Barn makes a cross-country trip


Historic timber-framed barns moved for new uses.

DAYTON (AP) — People are dismantling, moving and rebuilding some timber-framed barns to preserve the old structures, many of which have been lost due to neglect, housing developments and natural causes.

Rudy Christian has a family business in Wayne County that dismantled a Civil War-era barn in the Dayton suburb of Miamisburg and moved it to George Rogers Clark State Park near Springfield. He estimates at least one-third of Ohio’s timber-framed barns — many of them built in the late 1800s — have been lost.

“They represent really the peak of ... one of the trades that this country was built on, and that’s timber framing,” Christian said. “It represents such an important part of our cultural heritage.”

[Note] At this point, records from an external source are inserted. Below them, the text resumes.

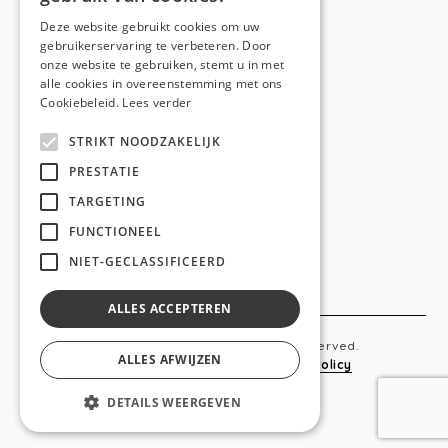
E-mail:
hello@anso.be
Deze website gebruikt cookies om uw
gebruikerservaring te verbeteren. Door
NAVIGATION
onze website te gebruiken, stemt u in met
alle cookies in overeenstemming met ons
Home
Cookiebeleid.
Lees verder
Wie is ANSO
STRIKT NOODZAKELIJK
Diensten
PRESTATIE
TARGETING
Realisaties
FUNCTIONEEL
Social
NIET-GECLASSIFICEERD
Contact
ALLES ACCEPTEREN
Copyright © 2019 Anso. All rights reserved.
ALLES AFWIJZEN
Sitemap
-
Privacy Policy
-
Cookie Policy
DETAILS WEERGEVEN
webdesigned by
conversal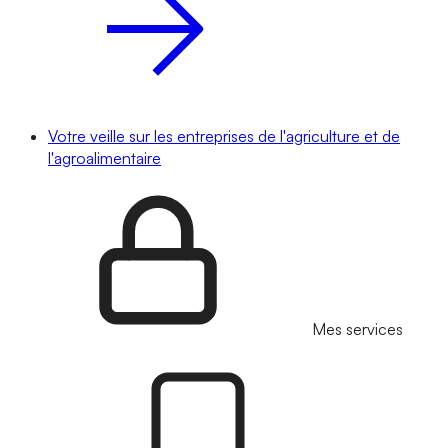
Votre veille sur les entreprises de l'agriculture et de
l'agroalimentaire
Mes services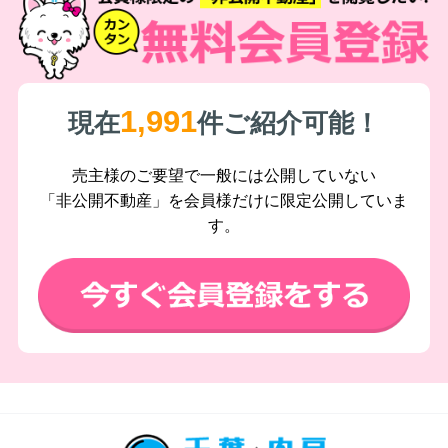
1,991
現在
件ご紹介可能！
売主様のご要望で一般には公開していない
「非公開不動産」を会員様だけに限定公開していま
す。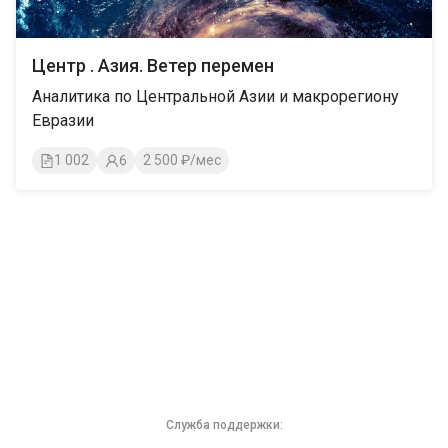
Центр . Азия. Ветер перемен
Аналитика по Центральной Азии и макрорегиону
Евразии
1 002
6
2 500 ₽/мес
Служба поддержки: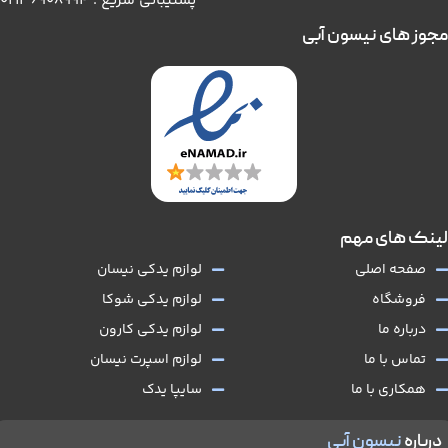
پشتیبانی سریع : 02136908994
مجوز های نیسون آبی
لینک های مهم
صفحه اصلی
لوازم یدکی نیسان
فروشگاه
لوازم یدکی شوکا
درباره ما
لوازم یدکی کارون
تماس با ما
لوازم اسپرت نیسان
همکاری با ما
سایپا یدک
درباره
نیسون آبی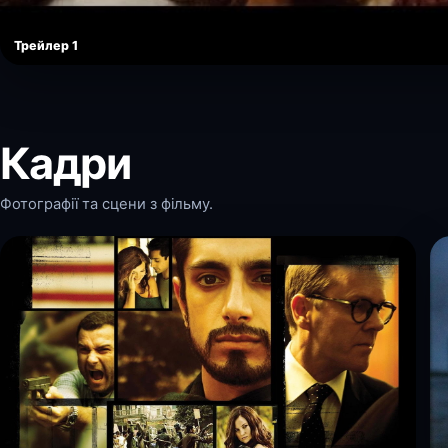
Трейлер 1
Кадри
Фотографії та сцени з фільму.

The construction method involves heavy timber usually joined with wooden pegs. Today’s barn construction typically uses smaller lumber fastened with nails.

Steve Gordon, formerly of the Ohio Historical Society, estimates 35,000 timber-framed barns built in Ohio before 1910 survive.

Ashland County, the first county in the state to conduct a barn survey, documented more than 1,450 barns, most built between 1880 and 1920, said survey volunteer Nancy Rowland.

Using similar craftsmanship today, it would cost $250,000 or more to rebuild a timber-framed bank barn, a two-level structure with an earthen bank that provides access to the upper level, Christian estimates. And the beams for the older barns’ timber frames — which came from the virgin forests of Ohio — are irreplaceable, he said.

Moving and adapting a barn undermines its historic integrity, but Christian said it is the best option in some cases.

Relocated barns have become rental halls and even homes.

Marion and Michael Rogers, timber-frame woodworkers from Covington, dismantled a timber-frame barn near Wapakoneta in 2002.

Two tractor-trailers and a straight truck moved the lumber — including two hickory logs 60 feet long — halfway across the country to become a home on the high plains of Colorado, about 35 miles from Denver.

An opening through which horses long ago pulled wagons of loose hay now is a timber-framed window looking out on prairie, wheat fields and the front range of the Rockies, including Pikes Peak.

Ken Hanks, who along with his wife, Dyanne Caprio, moved in in December, sees the rugged, scarred barn as a metaphor for endurance.

He acknowledges that his friends were skeptical at first that a barn could be converted into a quality home. But since moving in, he and his wife have hosted parties, and “almost everyone thought it was unique and pretty darn cool,” he said.

Paul Spencer, a Cleveland native and self-described “barn geek,” seven years ago moved a 1799 Dutch barn 80 miles to his property near Ancramdale in New York’s Hudson River valley. He likens barns to cathedrals.

“Humans react to vast contained space. It inspires awe in them,” Spencer said.

His barn, which stands four stories high, is the site of fundraisers and wedding receptions, with rental rates of $4,500 to $5,500, according to Spencer’s barn Web site, www.circa1799.com.